CHAPITRE VII : REFROIDISSEMENT
Dans le cas de bâtiments à usage autre que d'habitation, les locaux refroidis dont le système de refroidissement fait l'objet d'une installation ou d'un remplacement dans le cadre des travaux visés à l'article 4 doivent être pourvus de dispositifs spécifiques de ventilation.
Les portes d'accès à une zone refroidie à usage autre que d'habitation doivent être équipées d'un dispositif assurant leur fermeture après passage.
Les pompes des nouvelles installations de refroidissement doivent être munies de dispositif permettant leur arrêt.
En cas d'installation ou de remplacement du système de refroidissement, le nouveau système ne doit pas chauffer puis refroidir, ou refroidir puis chauffer l'air, avant émission finale dans le local, avec des dispositifs utilisant de l'énergie et destinés par conception au chauffage ou au refroidissement de l'air.
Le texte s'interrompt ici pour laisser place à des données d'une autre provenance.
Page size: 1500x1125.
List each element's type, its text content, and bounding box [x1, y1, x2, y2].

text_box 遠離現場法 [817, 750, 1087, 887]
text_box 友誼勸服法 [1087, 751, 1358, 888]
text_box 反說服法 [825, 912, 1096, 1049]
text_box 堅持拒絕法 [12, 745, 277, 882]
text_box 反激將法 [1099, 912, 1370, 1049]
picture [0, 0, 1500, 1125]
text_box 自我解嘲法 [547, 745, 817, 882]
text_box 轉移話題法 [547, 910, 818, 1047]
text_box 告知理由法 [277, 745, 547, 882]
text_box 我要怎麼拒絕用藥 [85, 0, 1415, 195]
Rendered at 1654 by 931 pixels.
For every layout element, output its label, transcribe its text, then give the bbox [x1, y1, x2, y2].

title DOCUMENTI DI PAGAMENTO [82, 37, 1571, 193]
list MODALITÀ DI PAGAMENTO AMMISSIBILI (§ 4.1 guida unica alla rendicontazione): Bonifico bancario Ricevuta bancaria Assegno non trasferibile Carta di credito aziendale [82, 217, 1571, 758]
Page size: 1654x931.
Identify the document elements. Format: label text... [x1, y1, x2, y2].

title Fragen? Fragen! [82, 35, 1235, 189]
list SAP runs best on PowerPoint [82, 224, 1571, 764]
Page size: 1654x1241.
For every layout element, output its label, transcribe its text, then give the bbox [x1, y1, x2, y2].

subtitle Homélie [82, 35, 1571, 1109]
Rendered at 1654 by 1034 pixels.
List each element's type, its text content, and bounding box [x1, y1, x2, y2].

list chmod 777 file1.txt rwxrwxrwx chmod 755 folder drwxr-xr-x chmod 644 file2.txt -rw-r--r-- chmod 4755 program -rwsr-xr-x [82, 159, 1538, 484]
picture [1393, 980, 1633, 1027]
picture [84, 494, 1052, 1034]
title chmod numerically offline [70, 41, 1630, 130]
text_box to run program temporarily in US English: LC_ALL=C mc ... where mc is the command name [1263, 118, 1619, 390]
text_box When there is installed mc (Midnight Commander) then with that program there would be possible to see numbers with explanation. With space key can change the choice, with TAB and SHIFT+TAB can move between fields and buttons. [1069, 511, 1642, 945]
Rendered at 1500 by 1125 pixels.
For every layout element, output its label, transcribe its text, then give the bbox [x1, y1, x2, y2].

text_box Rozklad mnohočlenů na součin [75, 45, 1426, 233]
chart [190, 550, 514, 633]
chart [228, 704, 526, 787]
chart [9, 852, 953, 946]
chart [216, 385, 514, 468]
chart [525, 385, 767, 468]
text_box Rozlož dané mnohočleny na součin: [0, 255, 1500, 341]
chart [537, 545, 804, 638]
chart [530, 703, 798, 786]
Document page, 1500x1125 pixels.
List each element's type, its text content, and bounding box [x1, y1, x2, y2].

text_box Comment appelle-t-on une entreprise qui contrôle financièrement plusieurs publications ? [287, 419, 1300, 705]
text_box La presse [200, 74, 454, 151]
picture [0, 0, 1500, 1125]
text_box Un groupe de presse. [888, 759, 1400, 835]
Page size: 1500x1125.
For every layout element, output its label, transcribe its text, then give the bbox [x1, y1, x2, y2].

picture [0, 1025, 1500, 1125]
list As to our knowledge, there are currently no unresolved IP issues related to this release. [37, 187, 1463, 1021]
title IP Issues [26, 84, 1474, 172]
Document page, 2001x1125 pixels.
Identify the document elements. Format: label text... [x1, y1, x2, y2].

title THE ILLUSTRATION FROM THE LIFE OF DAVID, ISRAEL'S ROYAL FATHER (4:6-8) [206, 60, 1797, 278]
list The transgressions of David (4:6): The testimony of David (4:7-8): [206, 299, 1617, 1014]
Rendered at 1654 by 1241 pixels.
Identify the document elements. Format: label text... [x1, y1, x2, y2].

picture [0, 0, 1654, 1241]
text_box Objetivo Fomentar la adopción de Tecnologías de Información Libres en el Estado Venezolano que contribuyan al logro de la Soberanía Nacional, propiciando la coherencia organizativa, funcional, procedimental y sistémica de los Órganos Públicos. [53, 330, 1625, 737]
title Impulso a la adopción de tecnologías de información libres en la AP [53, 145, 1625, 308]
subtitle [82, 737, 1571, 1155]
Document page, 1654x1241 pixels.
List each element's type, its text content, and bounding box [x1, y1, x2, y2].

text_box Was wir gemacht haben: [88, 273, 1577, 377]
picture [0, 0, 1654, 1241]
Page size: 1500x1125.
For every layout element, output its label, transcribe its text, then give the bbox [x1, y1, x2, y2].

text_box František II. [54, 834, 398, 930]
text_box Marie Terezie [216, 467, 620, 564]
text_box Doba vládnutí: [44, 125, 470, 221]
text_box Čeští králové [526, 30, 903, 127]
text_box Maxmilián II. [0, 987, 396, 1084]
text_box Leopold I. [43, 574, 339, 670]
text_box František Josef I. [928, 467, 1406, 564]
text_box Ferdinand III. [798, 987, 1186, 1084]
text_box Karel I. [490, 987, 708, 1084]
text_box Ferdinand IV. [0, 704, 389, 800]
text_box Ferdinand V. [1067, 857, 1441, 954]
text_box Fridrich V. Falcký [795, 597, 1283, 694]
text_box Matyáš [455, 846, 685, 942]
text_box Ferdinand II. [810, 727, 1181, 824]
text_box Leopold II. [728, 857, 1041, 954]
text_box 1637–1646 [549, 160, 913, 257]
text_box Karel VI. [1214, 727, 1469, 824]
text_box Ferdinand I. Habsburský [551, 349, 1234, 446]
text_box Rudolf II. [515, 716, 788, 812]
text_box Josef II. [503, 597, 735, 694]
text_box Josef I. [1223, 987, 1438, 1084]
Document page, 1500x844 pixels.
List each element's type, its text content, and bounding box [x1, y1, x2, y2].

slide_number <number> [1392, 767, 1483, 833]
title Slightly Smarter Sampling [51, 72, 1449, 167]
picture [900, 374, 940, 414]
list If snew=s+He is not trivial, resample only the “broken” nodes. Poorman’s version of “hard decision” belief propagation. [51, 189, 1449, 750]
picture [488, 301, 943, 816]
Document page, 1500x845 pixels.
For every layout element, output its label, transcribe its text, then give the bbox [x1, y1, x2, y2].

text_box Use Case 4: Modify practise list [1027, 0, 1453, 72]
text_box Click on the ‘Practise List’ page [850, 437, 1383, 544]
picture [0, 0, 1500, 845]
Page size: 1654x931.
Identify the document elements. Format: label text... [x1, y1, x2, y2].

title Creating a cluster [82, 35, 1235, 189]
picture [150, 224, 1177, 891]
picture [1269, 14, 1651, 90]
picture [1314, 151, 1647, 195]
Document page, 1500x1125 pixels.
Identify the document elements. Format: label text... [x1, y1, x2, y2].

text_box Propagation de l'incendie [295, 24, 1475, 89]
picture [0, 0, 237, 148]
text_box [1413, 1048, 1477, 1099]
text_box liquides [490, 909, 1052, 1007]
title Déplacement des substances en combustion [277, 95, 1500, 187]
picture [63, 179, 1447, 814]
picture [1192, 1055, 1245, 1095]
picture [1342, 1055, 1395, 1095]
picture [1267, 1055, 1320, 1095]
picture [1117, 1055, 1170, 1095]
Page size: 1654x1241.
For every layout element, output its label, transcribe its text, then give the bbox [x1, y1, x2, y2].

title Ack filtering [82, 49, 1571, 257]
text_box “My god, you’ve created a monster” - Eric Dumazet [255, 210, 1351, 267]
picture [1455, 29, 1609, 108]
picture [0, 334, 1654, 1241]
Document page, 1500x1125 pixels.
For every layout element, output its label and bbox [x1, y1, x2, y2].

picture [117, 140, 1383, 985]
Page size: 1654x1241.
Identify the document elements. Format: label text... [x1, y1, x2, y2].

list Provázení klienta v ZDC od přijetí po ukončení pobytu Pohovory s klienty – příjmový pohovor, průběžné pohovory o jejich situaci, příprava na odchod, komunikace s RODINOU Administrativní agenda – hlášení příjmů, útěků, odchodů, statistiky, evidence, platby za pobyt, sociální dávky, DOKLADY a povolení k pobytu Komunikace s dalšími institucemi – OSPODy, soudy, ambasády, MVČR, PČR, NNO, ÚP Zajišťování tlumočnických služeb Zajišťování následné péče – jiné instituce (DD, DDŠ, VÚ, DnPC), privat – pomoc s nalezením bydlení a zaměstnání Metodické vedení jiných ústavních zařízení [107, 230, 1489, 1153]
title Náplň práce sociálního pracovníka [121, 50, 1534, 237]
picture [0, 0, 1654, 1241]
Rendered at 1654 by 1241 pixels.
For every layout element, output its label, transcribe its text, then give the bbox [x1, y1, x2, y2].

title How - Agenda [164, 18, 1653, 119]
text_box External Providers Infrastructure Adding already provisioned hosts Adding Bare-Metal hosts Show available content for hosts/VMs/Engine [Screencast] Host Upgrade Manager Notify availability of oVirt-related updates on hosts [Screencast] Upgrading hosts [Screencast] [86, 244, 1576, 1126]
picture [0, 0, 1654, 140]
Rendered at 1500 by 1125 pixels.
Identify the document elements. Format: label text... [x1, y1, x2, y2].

Cette disposition ne s'applique pas dans le cas où le chauffage est obtenu par récupération sur la production de froid.
CHAPITRE VIII : SUIVI DES CONSOMMATIONS
Pour les bâtiments à usage d'habitation, munis d'un système de chauffage ou de production d'eau chaude sanitaire collectif desservant les logements en distribution horizontale, un ou des dispositifs doivent permettre de suivre les consommations de chauffage et d'eau chaude sanitaire, éventuellement confondues, de chacun des logements.
Pour les bâtiments à usage autre que d'habitation, si la surface chauffée dépasse 400 m², un ou des dispositifs doivent permettre de suivre la durée de fonctionnement de chacune des centrales de ventilation de l'installation.
Pour les bâtiments à usage autre que d'habitation, si la surface chauffée dépasse 400 m², un ou des dispositifs doivent permettre de suivre les consommations de chauffage, éventuellement confondues avec celles d'eau chaude sanitaire, si le générateur est commun, et de mesurer la température intérieure d'au moins un local par partie de réseau de distribution de chaud.
Si un bâtiment comporte des locaux ou un ensemble de locaux destinés à recevoir plus de 40 lits ou destinés à servir plus de 200 repas par jour, un ou des dispositifs doivent permettre de suivre les consommations volumiques ou calorifiques d'eau chaude sanitaire des équipements centralisés.
Pour les bâtiments à usage autre que d'habitation, si la surface éclairée dépasse 1 000 m², un ou des dispositifs doivent permettre de suivre les consommations d'éclairage, sauf dans le cas ou le réseau électrique n'est pas modifié et ne permet pas la mise en place du comptage.
Pour les bâtiments à usage autre que d'habitation, si la surface refroidie dépasse 400 m², un ou des dispositifs doivent permettre de suivre les consommations de refroidissement, éventuellement confondues avec celles de chauffage si le générateur est commun, et de mesurer la température intérieure d'au moins un local par partie de réseau de distribution de froid.
Source : Légifrance (DILA), Licence Ouverte / Open Licence 2.0.